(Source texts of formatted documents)
* * *
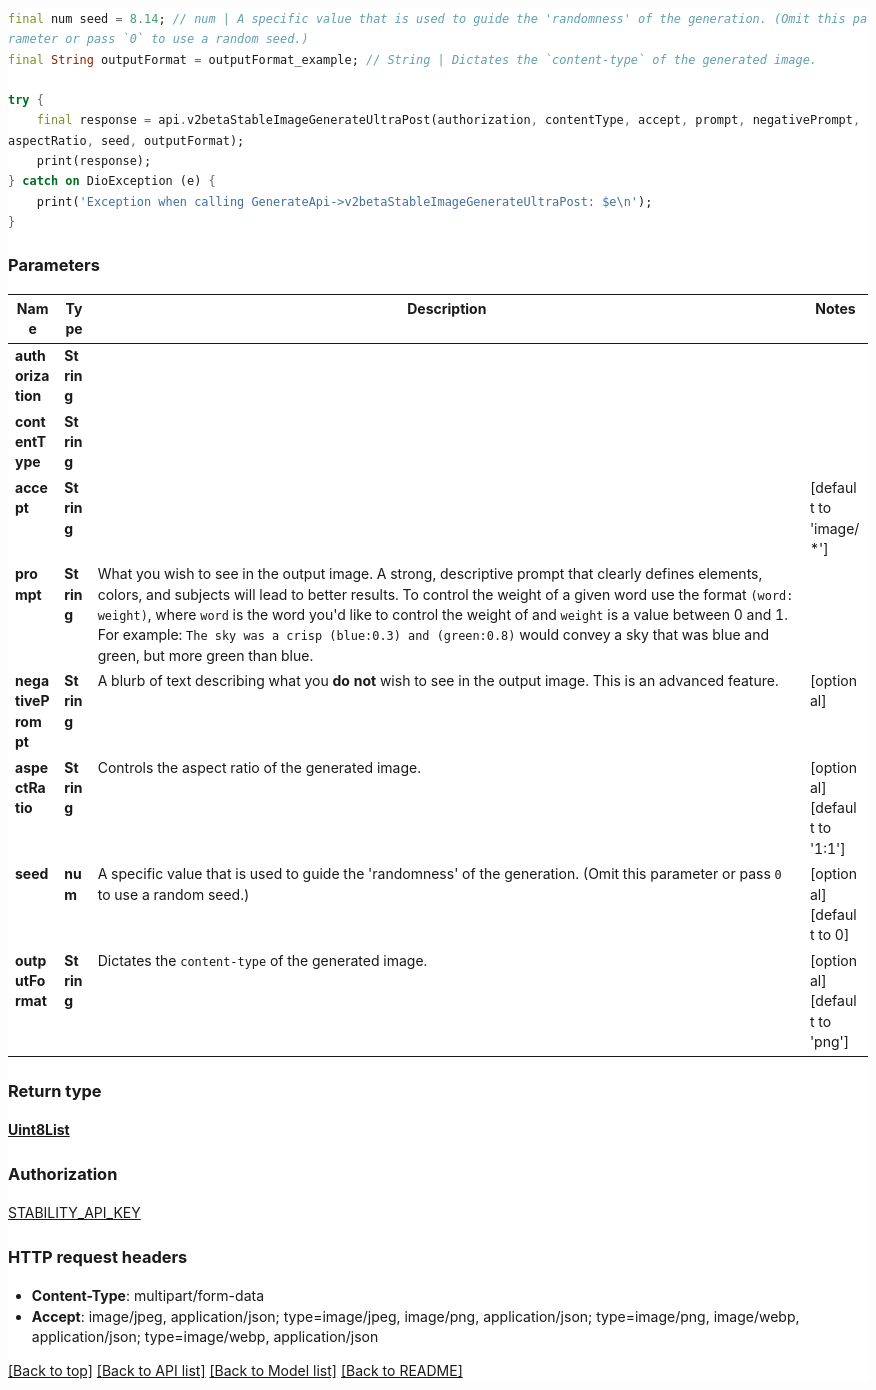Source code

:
 ```dart
final num seed = 8.14; // num | A specific value that is used to guide the 'randomness' of the generation. (Omit this parameter or pass `0` to use a random seed.)
final String outputFormat = outputFormat_example; // String | Dictates the `content-type` of the generated image.

try {
    final response = api.v2betaStableImageGenerateUltraPost(authorization, contentType, accept, prompt, negativePrompt, aspectRatio, seed, outputFormat);
    print(response);
} catch on DioException (e) {
    print('Exception when calling GenerateApi->v2betaStableImageGenerateUltraPost: $e\n');
}
```

### Parameters

Name | Type | Description  | Notes
------------- | ------------- | ------------- | -------------
 **authorization** | **String**|  | 
 **contentType** | **String**|  | 
 **accept** | **String**|  | [default to 'image/*']
 **prompt** | **String**| What you wish to see in the output image. A strong, descriptive prompt that clearly defines  elements, colors, and subjects will lead to better results.   To control the weight of a given word use the format `(word:weight)`,  where `word` is the word you'd like to control the weight of and `weight`  is a value between 0 and 1. For example: `The sky was a crisp (blue:0.3) and (green:0.8)` would convey a sky that was blue and green, but more green than blue. | 
 **negativePrompt** | **String**| A blurb of text describing what you **do not** wish to see in the output image.   This is an advanced feature. | [optional] 
 **aspectRatio** | **String**| Controls the aspect ratio of the generated image. | [optional] [default to '1:1']
 **seed** | **num**| A specific value that is used to guide the 'randomness' of the generation. (Omit this parameter or pass `0` to use a random seed.) | [optional] [default to 0]
 **outputFormat** | **String**| Dictates the `content-type` of the generated image. | [optional] [default to 'png']

### Return type

[**Uint8List**](Uint8List.md)

### Authorization

[STABILITY_API_KEY](../README.md#STABILITY_API_KEY)

### HTTP request headers

 - **Content-Type**: multipart/form-data
 - **Accept**: image/jpeg, application/json; type=image/jpeg, image/png, application/json; type=image/png, image/webp, application/json; type=image/webp, application/json

[[Back to top]](#) [[Back to API list]](../README.md#documentation-for-api-endpoints) [[Back to Model list]](../README.md#documentation-for-models) [[Back to README]](../README.md)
* * *
To do
Please restate the lines above exactly, starting at the first line of the data and stopping at the line containing "[default to 0]", which is included. Omit pictures.

Your response
Source code

:
 ```dart
final num seed = 8.14; // num | A specific value that is used to guide the 'randomness' of the generation. (Omit this parameter or pass `0` to use a random seed.)
final String outputFormat = outputFormat_example; // String | Dictates the `content-type` of the generated image.

try {
    final response = api.v2betaStableImageGenerateUltraPost(authorization, contentType, accept, prompt, negativePrompt, aspectRatio, seed, outputFormat);
    print(response);
} catch on DioException (e) {
    print('Exception when calling GenerateApi->v2betaStableImageGenerateUltraPost: $e\n');
}
```

### Parameters

Name | Type | Description  | Notes
------------- | ------------- | ------------- | -------------
 **authorization** | **String**|  | 
 **contentType** | **String**|  | 
 **accept** | **String**|  | [default to 'image/*']
 **prompt** | **String**| What you wish to see in the output image. A strong, descriptive prompt that clearly defines  elements, colors, and subjects will lead to better results.   To control the weight of a given word use the format `(word:weight)`,  where `word` is the word you'd like to control the weight of and `weight`  is a value between 0 and 1. For example: `The sky was a crisp (blue:0.3) and (green:0.8)` would convey a sky that was blue and green, but more green than blue. | 
 **negativePrompt** | **String**| A blurb of text describing what you **do not** wish to see in the output image.   This is an advanced feature. | [optional] 
 **aspectRatio** | **String**| Controls the aspect ratio of the generated image. | [optional] [default to '1:1']
 **seed** | **num**| A specific value that is used to guide the 'randomness' of the generation. (Omit this parameter or pass `0` to use a random seed.) | [optional] [default to 0]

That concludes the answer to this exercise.